I couldn't pass up the opportunity to explore the type and style of content available in The Daily during the two-week promotional period. Downloading each issue does a take just a bit of time. The publication is media rich and covers virtually all areas of popular interest from news to sports to opinion to arts & life and even apps and games. For those who missed last week's launch event, a video is available on the publication's website. 

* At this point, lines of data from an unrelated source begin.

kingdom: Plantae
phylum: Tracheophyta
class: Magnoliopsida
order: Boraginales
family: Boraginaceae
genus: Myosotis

Navigation through each issue is definitely Apple Cover Flow-style and the app tracks each column or article that's been read or sampled. After reviewing The Daily over the past few days I'm impressed by the array of content available, though not all of sections are of personal interest. In my view the style of writing is a mix of a daily newspaper and  weekly magazine. The news coverage is timely and topical and each news story can be consumed in just a few minutes time. 
I'm intrigued by this first daily news publication designed specifically for the Apple iPad and I intend to purchase a weekly subscription when the trial period ends.